| Prompt |
From the first line to the last, restate the data exactly, leaving out the images.
(Records shown)
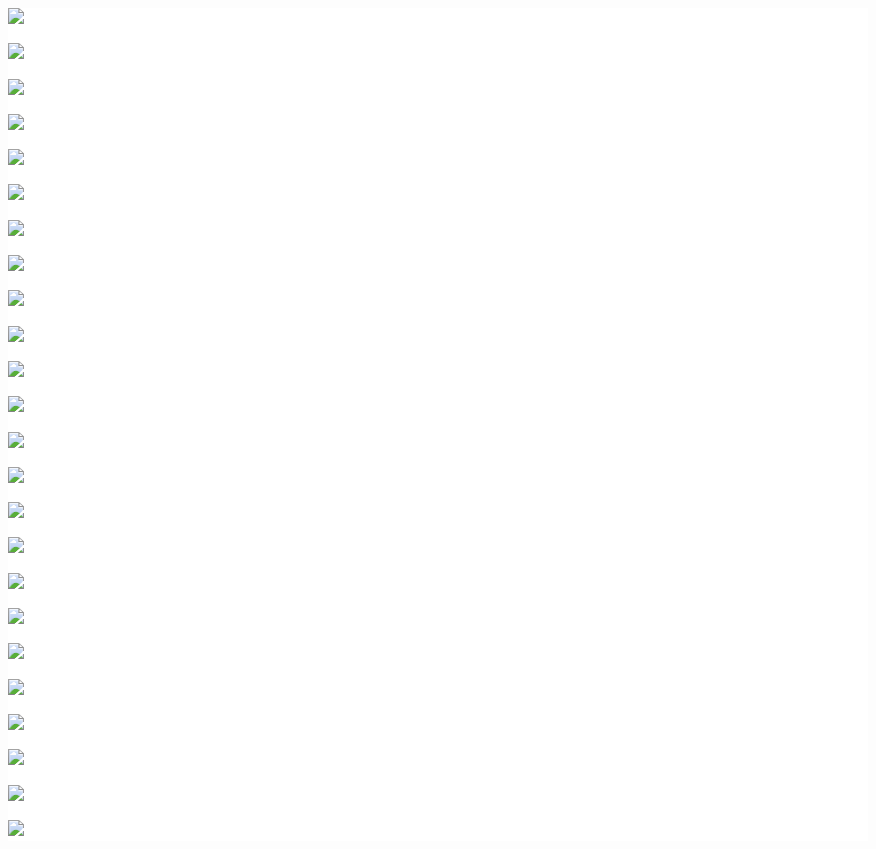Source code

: ![](https://cdn.sanity.io/images/hvk0tap5/production/ca02977a981b37669039b8b14516407973f97ac9-48x41.svg?w=100&fit=max&auto=format)

![](https://cdn.sanity.io/images/hvk0tap5/production/1ffb50ecf2bb72b8ffcf3c973598afe965e4a957-47x40.svg?w=100&fit=max&auto=format)

![](https://cdn.sanity.io/images/hvk0tap5/production/05f6781e6a954b176d6d31dd1b60428e66baacec-55x20.svg?w=100&fit=max&auto=format)

![](https://cdn.sanity.io/images/hvk0tap5/production/8431bd8fb81a98f61e4445690e68a0e446eb5652-44x44.svg?w=100&fit=max&auto=format)

![](https://cdn.sanity.io/images/hvk0tap5/production/e50eee9a9cd8df87180afd769c360c1260377118-47x48.svg?w=100&fit=max&auto=format)

![](https://cdn.sanity.io/images/hvk0tap5/production/23c9204e5cf6cd814cb85f60417f85df0050bb46-43x38.svg?w=100&fit=max&auto=format)

![](https://cdn.sanity.io/images/hvk0tap5/production/2635c71404f99add72c526c4922111f524e9cf06-43x51.svg?w=100&fit=max&auto=format)

![](https://cdn.sanity.io/images/hvk0tap5/production/9e8a65dd79489055ae31c41654f535c528890a6c-20x43.svg?w=100&fit=max&auto=format)

![](https://cdn.sanity.io/images/hvk0tap5/production/ca02977a981b37669039b8b14516407973f97ac9-48x41.svg?w=100&fit=max&auto=format)

![](https://cdn.sanity.io/images/hvk0tap5/production/1ffb50ecf2bb72b8ffcf3c973598afe965e4a957-47x40.svg?w=100&fit=max&auto=format)

![](https://cdn.sanity.io/images/hvk0tap5/production/05f6781e6a954b176d6d31dd1b60428e66baacec-55x20.svg?w=100&fit=max&auto=format)

![](https://cdn.sanity.io/images/hvk0tap5/production/8431bd8fb81a98f61e4445690e68a0e446eb5652-44x44.svg?w=100&fit=max&auto=format)

![](https://cdn.sanity.io/images/hvk0tap5/production/e50eee9a9cd8df87180afd769c360c1260377118-47x48.svg?w=100&fit=max&auto=format)

![](https://cdn.sanity.io/images/hvk0tap5/production/23c9204e5cf6cd814cb85f60417f85df0050bb46-43x38.svg?w=100&fit=max&auto=format)

![](https://cdn.sanity.io/images/hvk0tap5/production/2635c71404f99add72c526c4922111f524e9cf06-43x51.svg?w=100&fit=max&auto=format)

![](https://cdn.sanity.io/images/hvk0tap5/production/9e8a65dd79489055ae31c41654f535c528890a6c-20x43.svg?w=100&fit=max&auto=format)

![](https://cdn.sanity.io/images/hvk0tap5/production/ca02977a981b37669039b8b14516407973f97ac9-48x41.svg?w=100&fit=max&auto=format)

![](https://cdn.sanity.io/images/hvk0tap5/production/1ffb50ecf2bb72b8ffcf3c973598afe965e4a957-47x40.svg?w=100&fit=max&auto=format)

![](https://cdn.sanity.io/images/hvk0tap5/production/05f6781e6a954b176d6d31dd1b60428e66baacec-55x20.svg?w=100&fit=max&auto=format)

![](https://cdn.sanity.io/images/hvk0tap5/production/8431bd8fb81a98f61e4445690e68a0e446eb5652-44x44.svg?w=100&fit=max&auto=format)

![](https://cdn.sanity.io/images/hvk0tap5/production/e50eee9a9cd8df87180afd769c360c1260377118-47x48.svg?w=100&fit=max&auto=format)

![](https://cdn.sanity.io/images/hvk0tap5/production/23c9204e5cf6cd814cb85f60417f85df0050bb46-43x38.svg?w=100&fit=max&auto=format)

![](https://cdn.sanity.io/images/hvk0tap5/production/2635c71404f99add72c526c4922111f524e9cf06-43x51.svg?w=100&fit=max&auto=format)

![](https://cdn.sanity.io/images/hvk0tap5/production/9e8a65dd79489055ae31c41654f535c528890a6c-20x43.svg?w=100&fit=max&auto=format)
(End Records shown)
| Output of the task |
Source code

: ![](https://cdn.sanity.io/images/hvk0tap5/production/ca02977a981b37669039b8b14516407973f97ac9-48x41.svg?w=100&fit=max&auto=format)

![](https://cdn.sanity.io/images/hvk0tap5/production/1ffb50ecf2bb72b8ffcf3c973598afe965e4a957-47x40.svg?w=100&fit=max&auto=format)

![](https://cdn.sanity.io/images/hvk0tap5/production/05f6781e6a954b176d6d31dd1b60428e66baacec-55x20.svg?w=100&fit=max&auto=format)

![](https://cdn.sanity.io/images/hvk0tap5/production/8431bd8fb81a98f61e4445690e68a0e446eb5652-44x44.svg?w=100&fit=max&auto=format)

![](https://cdn.sanity.io/images/hvk0tap5/production/e50eee9a9cd8df87180afd769c360c1260377118-47x48.svg?w=100&fit=max&auto=format)

![](https://cdn.sanity.io/images/hvk0tap5/production/23c9204e5cf6cd814cb85f60417f85df0050bb46-43x38.svg?w=100&fit=max&auto=format)

![](https://cdn.sanity.io/images/hvk0tap5/production/2635c71404f99add72c526c4922111f524e9cf06-43x51.svg?w=100&fit=max&auto=format)

![](https://cdn.sanity.io/images/hvk0tap5/production/9e8a65dd79489055ae31c41654f535c528890a6c-20x43.svg?w=100&fit=max&auto=format)

![](https://cdn.sanity.io/images/hvk0tap5/production/ca02977a981b37669039b8b14516407973f97ac9-48x41.svg?w=100&fit=max&auto=format)

![](https://cdn.sanity.io/images/hvk0tap5/production/1ffb50ecf2bb72b8ffcf3c973598afe965e4a957-47x40.svg?w=100&fit=max&auto=format)

![](https://cdn.sanity.io/images/hvk0tap5/production/05f6781e6a954b176d6d31dd1b60428e66baacec-55x20.svg?w=100&fit=max&auto=format)

![](https://cdn.sanity.io/images/hvk0tap5/production/8431bd8fb81a98f61e4445690e68a0e446eb5652-44x44.svg?w=100&fit=max&auto=format)

![](https://cdn.sanity.io/images/hvk0tap5/production/e50eee9a9cd8df87180afd769c360c1260377118-47x48.svg?w=100&fit=max&auto=format)

![](https://cdn.sanity.io/images/hvk0tap5/production/23c9204e5cf6cd814cb85f60417f85df0050bb46-43x38.svg?w=100&fit=max&auto=format)

![](https://cdn.sanity.io/images/hvk0tap5/production/2635c71404f99add72c526c4922111f524e9cf06-43x51.svg?w=100&fit=max&auto=format)

![](https://cdn.sanity.io/images/hvk0tap5/production/9e8a65dd79489055ae31c41654f535c528890a6c-20x43.svg?w=100&fit=max&auto=format)

![](https://cdn.sanity.io/images/hvk0tap5/production/ca02977a981b37669039b8b14516407973f97ac9-48x41.svg?w=100&fit=max&auto=format)

![](https://cdn.sanity.io/images/hvk0tap5/production/1ffb50ecf2bb72b8ffcf3c973598afe965e4a957-47x40.svg?w=100&fit=max&auto=format)

![](https://cdn.sanity.io/images/hvk0tap5/production/05f6781e6a954b176d6d31dd1b60428e66baacec-55x20.svg?w=100&fit=max&auto=format)

![](https://cdn.sanity.io/images/hvk0tap5/production/8431bd8fb81a98f61e4445690e68a0e446eb5652-44x44.svg?w=100&fit=max&auto=format)

![](https://cdn.sanity.io/images/hvk0tap5/production/e50eee9a9cd8df87180afd769c360c1260377118-47x48.svg?w=100&fit=max&auto=format)

![](https://cdn.sanity.io/images/hvk0tap5/production/23c9204e5cf6cd814cb85f60417f85df0050bb46-43x38.svg?w=100&fit=max&auto=format)

![](https://cdn.sanity.io/images/hvk0tap5/production/2635c71404f99add72c526c4922111f524e9cf06-43x51.svg?w=100&fit=max&auto=format)

![](https://cdn.sanity.io/images/hvk0tap5/production/9e8a65dd79489055ae31c41654f535c528890a6c-20x43.svg?w=100&fit=max&auto=format)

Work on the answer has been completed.